Jennings was honored with numerous awards for journalism, including 16 Emmys, two George Foster Peabody Awards, several Alfred I. duPont-Columbia University Awards and several Overseas Press Club Awards.
Jennings told viewers back in April in a taped message that he had lung cancer and was going to start chemotherapy treatment for it. He stated he would continue to host World News Tonight when it was possible, although he never again appeared on the broadcast. During his absence, Charles Gibson and Elizabeth Vargas filled in for Jennings. It is unknown who will replace Jennings at this time.

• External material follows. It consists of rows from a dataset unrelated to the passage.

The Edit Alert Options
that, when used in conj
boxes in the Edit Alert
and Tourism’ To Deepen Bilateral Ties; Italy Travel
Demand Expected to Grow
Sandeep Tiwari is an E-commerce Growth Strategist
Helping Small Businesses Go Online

Jennings first broadcast experience came at age nine, when he hosted his own radio show for the Canadian Broadcasting Corporation. Following many years of reporting from the Middle East, Jennings began appearing on World News Tonight in 1978, and became its sole anchor in 1983. During the 1980s and early 1990s, the broadcast became the most popular network news program in the US, surpassing the CBS Evening News in 1986. Jennings followed in his father’s footsteps: Charles Jennings served as Canada’s first network news anchorman on the CBC.
A native of Canada, Jennings became a U.S. citizen in 2003. He is survived by his wife, Kayce, his daughter, Elizabeth (25), his son, Christopher (23), and his sister, Sarah.
Soon after he died his wife, Kayce Freed, issued this statement: “Peter died with his family around him, without pain and in peace. He knew he’d lived a good life.”